One possible solution is to wrap the source file reader in a custom reader whose Read(...)
method silently trims trailing whitespace from what the underlying reader actually reads. The csv.Reader
could use that type directly.
For example (Go Playground):
type TrimReader struct{ io.Reader }
var trailingws = regexp.MustCompile(` +?
`)
func (tr TrimReader) Read(bs []byte) (int, error) {
// Perform the requested read on the given reader.
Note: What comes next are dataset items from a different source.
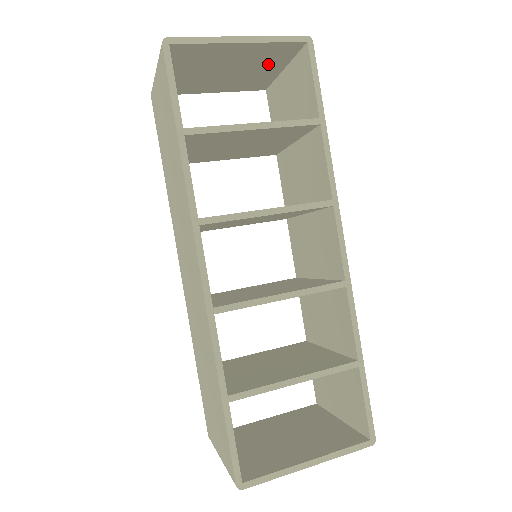
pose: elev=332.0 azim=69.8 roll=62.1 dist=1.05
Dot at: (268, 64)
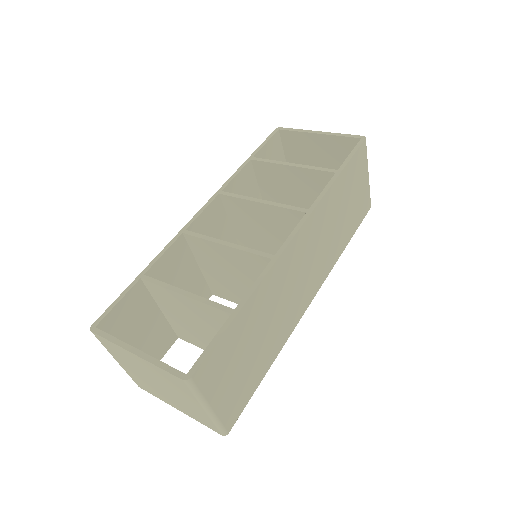
Dot at: occluded
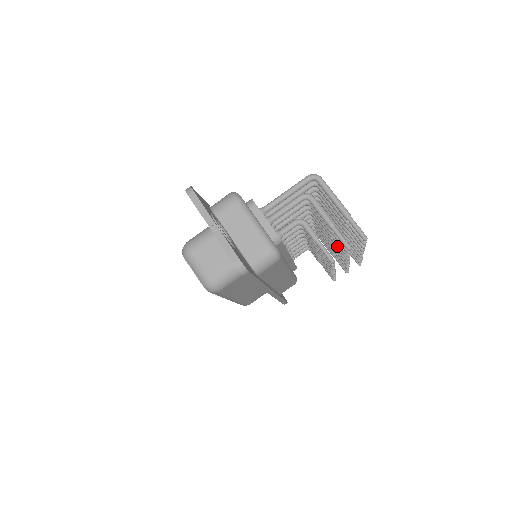
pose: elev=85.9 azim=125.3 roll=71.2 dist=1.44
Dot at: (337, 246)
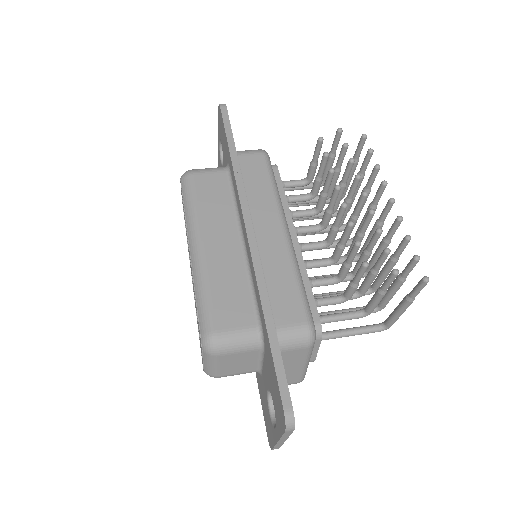
Dot at: (349, 190)
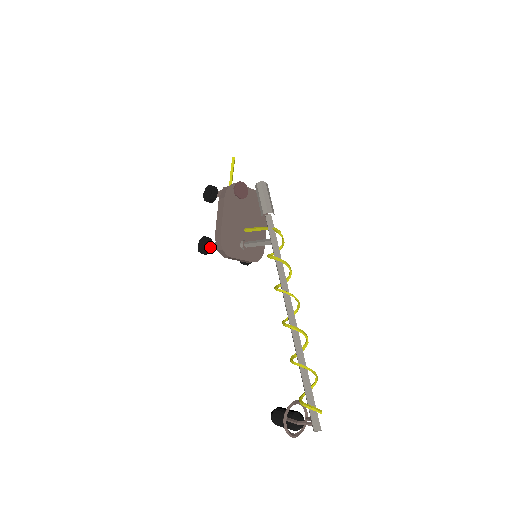
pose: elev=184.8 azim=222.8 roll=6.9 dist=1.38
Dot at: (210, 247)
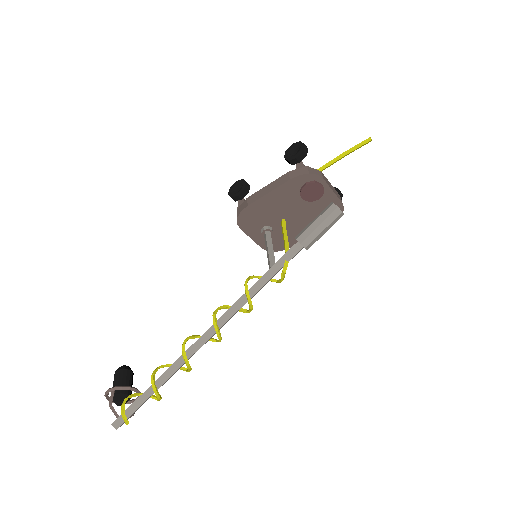
Dot at: (238, 198)
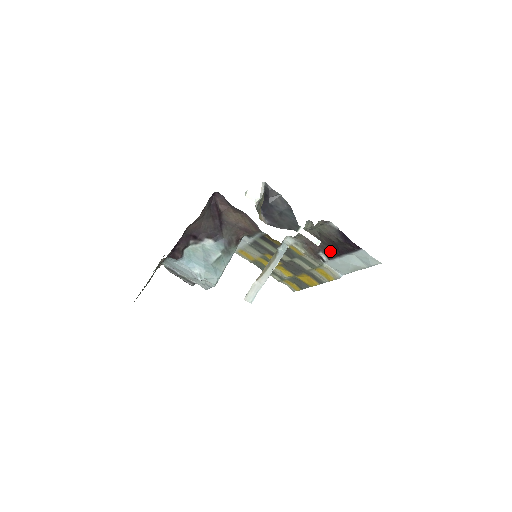
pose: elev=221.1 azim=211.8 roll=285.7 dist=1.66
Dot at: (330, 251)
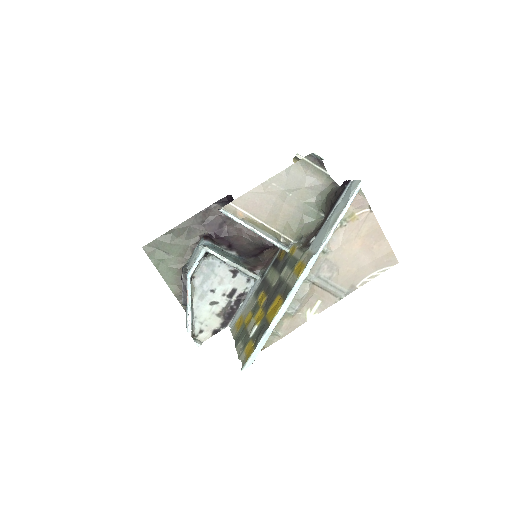
Dot at: occluded
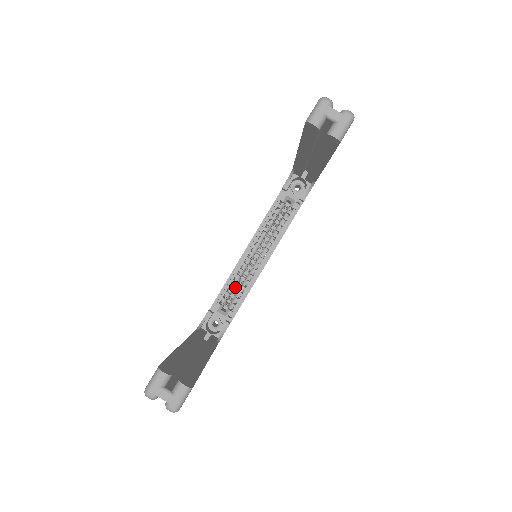
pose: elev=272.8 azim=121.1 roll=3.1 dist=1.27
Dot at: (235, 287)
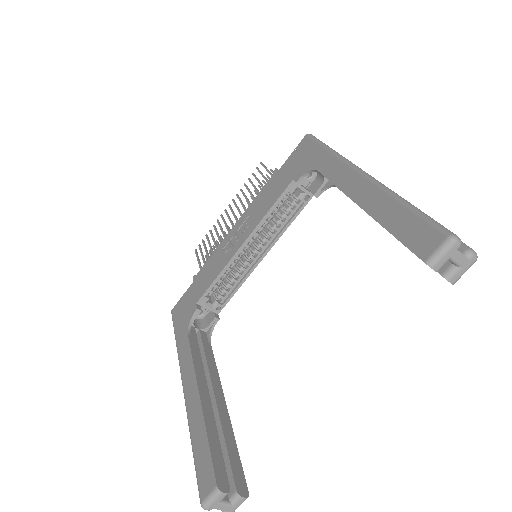
Dot at: occluded
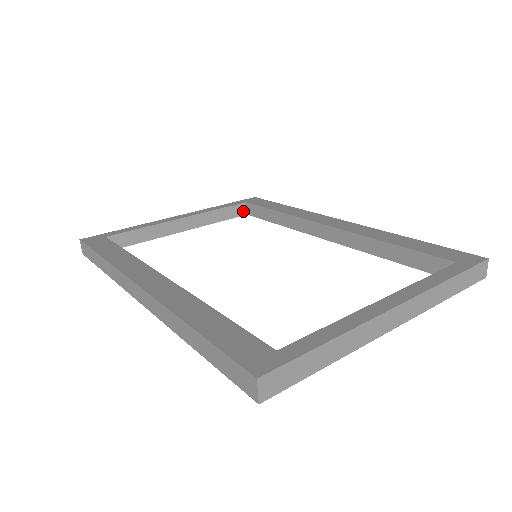
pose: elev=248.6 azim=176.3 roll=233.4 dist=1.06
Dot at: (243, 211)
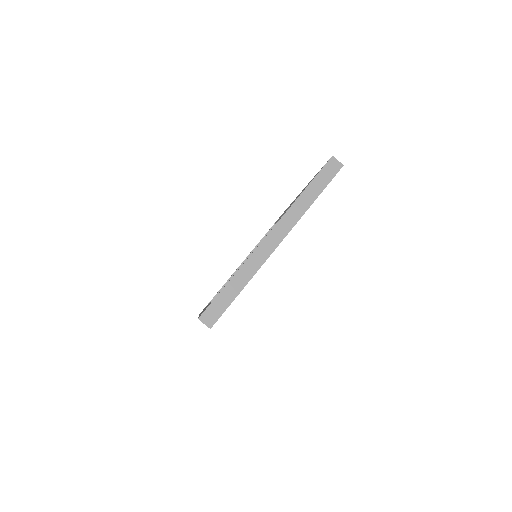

n, err := tr.Reader.Read(bs)
if err != nil {
return n, err
}
// Remove trailing whitespace from each line.
lines := string(bs[:n])
trimmed := []byte(trailingws.ReplaceAllString(lines, "
"))
copy(bs, trimmed)
return len(trimmed), nil
}
func main() {
file, err := file.Open("myfile.csv")
// TODO: handle err...
csvr := csv.NewReader(TrimReader{file})
for {
record, err := csvr.Read()
if err == io.EOF {
break
}
fmt.Printf("LINE: record=%#v, err=%v
", record, err)
}
// LINE: record=[]string{"RECORD_TYPE", "COMPANY_SHORTNAME"}, err=<nil>
// LINE: record=[]string{"HDR", "COMPANY_EXAMPLE"}, err=<nil>
}
Note that, as commenter @svsd points out, there is a subtle bug here wherein trailing whitespace can still make it through if the line terminator isn't read until the subsequent call. You can workaround by buffering or, perhaps best, simply preprocess these CSV files to remove the trailing whitespace before attempting to parse them.